> Aim of the task
According to the abstract below on infection in older adults, how many people took part in the study, and how many of them were patients versus carers?

(Beginning of Text block)

Infection in older adults: a qualitative study of patient experience
Moore A., McKelvie S., Glogowska M., Lasserson D., Hayward G.
© British Journal of General Practice 2020. BACKGROUND: Infection is common in older adults. Serious infection has a high mortality rate and is associated with unplanned hospital admissions. Little is known about the factors that prompt older patients to seek medical advice when they may have an infection. AIM: To explore the symptoms of infection from the perspective of older adults, and when and why older patients seek healthcare advice for a possible infection. DESIGN AND SETTING: A qualitative interview study among adults aged ≥70 years with a clinical diagnosis of infection recruited from ambulatory care units in Oxford, UK. METHOD: Interviews were semi-structured and based on a flexible topic guide. Participants were given the option to be interviewed with their carer. Thematic analysis was facilitated using NVivo (version 11). RESULTS: A total of 28 participants (22 patients and six carers) took part. Patients (aged 70-92 years) had experienced a range of different infections. Several early non-specific symptoms were described (fever, feeling unwell, lethargy, vomiting, pain, and confusion/delirium). Internally minimising symptoms was common and participants with historical experience of infection tended to be better able to interpret their symptoms. Factors influencing seeking healthcare advice included prompts from family, specific or intolerable symptoms, symptom duration, and being unable to manage with self-care. For some, not wanting to be a burden affected their desire to seek help. CONCLUSION: Tailored advice to older adults highlighting early symptoms of infection may be beneficial. Knowing whether patients have had previous experience of infection may help healthcare professionals in assessing older patients with possible infection.

(End of Text block)
(Beginning of Dataset records)

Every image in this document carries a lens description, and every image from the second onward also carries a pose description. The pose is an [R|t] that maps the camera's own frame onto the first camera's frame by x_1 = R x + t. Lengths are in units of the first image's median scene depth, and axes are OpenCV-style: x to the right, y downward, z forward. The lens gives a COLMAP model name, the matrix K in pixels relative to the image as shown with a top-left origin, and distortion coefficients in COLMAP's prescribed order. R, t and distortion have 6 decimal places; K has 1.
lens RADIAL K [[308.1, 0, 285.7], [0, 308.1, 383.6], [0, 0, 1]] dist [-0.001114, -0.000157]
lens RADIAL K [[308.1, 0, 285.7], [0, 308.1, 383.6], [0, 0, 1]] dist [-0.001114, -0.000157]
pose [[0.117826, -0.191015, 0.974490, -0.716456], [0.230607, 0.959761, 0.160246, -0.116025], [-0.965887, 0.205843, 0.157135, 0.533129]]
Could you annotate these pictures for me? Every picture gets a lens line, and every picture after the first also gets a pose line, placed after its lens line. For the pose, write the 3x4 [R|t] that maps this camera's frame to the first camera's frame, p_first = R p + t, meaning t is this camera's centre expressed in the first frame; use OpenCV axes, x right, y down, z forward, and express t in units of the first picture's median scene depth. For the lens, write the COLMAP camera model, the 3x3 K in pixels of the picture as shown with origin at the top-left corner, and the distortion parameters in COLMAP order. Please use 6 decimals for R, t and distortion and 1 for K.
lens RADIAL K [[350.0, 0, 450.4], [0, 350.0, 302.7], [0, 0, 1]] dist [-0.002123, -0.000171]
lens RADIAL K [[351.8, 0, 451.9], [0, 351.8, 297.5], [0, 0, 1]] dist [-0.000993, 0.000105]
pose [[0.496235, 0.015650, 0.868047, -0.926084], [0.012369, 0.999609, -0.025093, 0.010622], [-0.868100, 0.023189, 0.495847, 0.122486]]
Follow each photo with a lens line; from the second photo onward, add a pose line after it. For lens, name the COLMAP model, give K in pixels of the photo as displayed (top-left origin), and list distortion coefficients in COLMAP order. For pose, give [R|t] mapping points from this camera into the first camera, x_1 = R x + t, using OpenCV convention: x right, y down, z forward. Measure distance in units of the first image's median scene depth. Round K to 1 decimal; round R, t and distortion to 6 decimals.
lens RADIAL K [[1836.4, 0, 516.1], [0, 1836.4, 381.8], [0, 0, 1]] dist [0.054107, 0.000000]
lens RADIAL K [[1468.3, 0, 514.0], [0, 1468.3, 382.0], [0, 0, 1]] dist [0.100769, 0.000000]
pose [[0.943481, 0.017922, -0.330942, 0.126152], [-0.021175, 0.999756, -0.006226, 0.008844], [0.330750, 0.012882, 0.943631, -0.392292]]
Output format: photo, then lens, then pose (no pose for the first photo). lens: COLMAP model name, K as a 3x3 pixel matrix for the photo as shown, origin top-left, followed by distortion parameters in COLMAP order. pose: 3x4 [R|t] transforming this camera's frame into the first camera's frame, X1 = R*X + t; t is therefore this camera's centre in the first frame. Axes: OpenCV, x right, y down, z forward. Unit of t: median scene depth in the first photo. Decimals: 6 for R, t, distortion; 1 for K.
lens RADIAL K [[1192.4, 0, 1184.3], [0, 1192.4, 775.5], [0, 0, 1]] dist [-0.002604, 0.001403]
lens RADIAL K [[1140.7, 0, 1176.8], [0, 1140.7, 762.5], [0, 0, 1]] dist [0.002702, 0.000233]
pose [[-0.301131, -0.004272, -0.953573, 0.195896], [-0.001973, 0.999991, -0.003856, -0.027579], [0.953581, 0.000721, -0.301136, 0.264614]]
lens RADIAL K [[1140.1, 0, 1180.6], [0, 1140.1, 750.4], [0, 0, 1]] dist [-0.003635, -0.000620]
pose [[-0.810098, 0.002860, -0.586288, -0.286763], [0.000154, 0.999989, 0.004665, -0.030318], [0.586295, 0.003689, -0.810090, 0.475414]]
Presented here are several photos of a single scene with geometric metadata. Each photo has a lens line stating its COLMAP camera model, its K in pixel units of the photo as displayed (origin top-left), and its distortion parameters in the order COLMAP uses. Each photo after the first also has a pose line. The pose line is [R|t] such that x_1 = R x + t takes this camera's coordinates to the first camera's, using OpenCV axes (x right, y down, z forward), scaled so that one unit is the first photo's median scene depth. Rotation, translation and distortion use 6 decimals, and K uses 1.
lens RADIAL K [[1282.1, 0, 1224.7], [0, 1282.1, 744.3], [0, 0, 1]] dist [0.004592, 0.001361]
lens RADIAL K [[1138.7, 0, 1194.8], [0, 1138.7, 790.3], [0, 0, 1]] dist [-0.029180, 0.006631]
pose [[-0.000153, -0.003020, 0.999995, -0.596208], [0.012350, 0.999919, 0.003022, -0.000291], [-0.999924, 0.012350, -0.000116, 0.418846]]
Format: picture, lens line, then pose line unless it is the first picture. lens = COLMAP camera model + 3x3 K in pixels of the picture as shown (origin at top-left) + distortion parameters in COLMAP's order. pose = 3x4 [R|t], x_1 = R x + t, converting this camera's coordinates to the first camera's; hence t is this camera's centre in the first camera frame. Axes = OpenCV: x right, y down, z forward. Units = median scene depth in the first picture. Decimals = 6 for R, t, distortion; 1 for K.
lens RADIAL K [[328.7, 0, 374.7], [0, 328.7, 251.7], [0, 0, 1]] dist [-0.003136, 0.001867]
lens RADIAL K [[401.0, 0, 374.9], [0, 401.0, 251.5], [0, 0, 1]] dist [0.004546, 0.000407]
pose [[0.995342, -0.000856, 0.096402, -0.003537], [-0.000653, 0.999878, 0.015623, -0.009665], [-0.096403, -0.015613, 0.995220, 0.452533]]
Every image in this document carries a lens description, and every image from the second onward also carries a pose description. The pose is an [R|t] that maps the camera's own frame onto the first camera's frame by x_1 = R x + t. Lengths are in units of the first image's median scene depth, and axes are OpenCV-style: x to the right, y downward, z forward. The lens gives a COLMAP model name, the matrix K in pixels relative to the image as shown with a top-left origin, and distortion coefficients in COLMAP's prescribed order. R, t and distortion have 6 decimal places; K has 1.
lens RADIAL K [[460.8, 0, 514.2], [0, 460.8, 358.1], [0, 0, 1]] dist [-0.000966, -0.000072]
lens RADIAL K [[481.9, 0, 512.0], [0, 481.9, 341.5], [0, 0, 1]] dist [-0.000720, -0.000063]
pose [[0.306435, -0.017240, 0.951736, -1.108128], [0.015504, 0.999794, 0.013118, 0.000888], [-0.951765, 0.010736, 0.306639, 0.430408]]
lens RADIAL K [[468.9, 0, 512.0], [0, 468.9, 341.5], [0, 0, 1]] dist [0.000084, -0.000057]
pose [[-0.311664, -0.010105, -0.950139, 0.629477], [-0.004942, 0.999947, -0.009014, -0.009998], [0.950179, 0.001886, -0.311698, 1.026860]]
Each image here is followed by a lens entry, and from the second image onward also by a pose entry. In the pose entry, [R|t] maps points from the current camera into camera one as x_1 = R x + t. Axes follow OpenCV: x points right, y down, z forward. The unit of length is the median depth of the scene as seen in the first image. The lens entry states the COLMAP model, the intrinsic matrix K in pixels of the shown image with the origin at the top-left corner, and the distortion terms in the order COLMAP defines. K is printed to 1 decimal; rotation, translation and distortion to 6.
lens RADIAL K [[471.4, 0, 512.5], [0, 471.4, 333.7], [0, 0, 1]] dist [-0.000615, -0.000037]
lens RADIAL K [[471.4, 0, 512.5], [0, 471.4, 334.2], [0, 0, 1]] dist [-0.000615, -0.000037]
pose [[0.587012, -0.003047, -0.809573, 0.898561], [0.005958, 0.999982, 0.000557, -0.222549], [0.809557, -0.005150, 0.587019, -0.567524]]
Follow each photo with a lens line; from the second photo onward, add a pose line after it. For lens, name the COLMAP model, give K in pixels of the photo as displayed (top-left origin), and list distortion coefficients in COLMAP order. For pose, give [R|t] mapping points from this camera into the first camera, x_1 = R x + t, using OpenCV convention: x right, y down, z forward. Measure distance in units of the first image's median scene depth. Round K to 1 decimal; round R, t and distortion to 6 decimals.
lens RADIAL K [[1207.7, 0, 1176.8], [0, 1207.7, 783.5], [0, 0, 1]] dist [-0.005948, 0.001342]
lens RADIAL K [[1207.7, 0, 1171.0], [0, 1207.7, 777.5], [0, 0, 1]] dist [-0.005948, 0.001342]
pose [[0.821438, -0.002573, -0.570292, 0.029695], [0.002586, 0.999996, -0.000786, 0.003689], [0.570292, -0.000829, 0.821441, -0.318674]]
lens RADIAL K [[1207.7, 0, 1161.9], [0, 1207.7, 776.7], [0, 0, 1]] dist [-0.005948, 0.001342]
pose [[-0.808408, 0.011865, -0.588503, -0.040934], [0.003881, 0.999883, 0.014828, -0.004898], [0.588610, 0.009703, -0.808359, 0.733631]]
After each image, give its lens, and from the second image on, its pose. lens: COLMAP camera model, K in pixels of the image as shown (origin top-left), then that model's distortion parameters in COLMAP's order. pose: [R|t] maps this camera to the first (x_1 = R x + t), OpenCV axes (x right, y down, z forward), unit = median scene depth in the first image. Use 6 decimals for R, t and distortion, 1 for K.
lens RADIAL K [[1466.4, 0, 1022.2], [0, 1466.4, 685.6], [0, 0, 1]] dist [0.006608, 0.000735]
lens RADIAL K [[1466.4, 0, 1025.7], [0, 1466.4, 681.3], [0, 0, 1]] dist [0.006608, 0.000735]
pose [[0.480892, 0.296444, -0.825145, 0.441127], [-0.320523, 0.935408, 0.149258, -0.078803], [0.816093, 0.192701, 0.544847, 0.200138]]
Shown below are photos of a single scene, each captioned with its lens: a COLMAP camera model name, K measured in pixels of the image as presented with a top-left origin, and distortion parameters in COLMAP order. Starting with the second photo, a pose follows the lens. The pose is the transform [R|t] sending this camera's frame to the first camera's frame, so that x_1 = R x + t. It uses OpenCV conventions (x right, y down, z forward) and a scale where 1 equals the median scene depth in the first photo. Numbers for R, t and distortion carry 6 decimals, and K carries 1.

(End of Dataset records)

> Task solution
A total of 28 participants took part: 22 patients and six carers.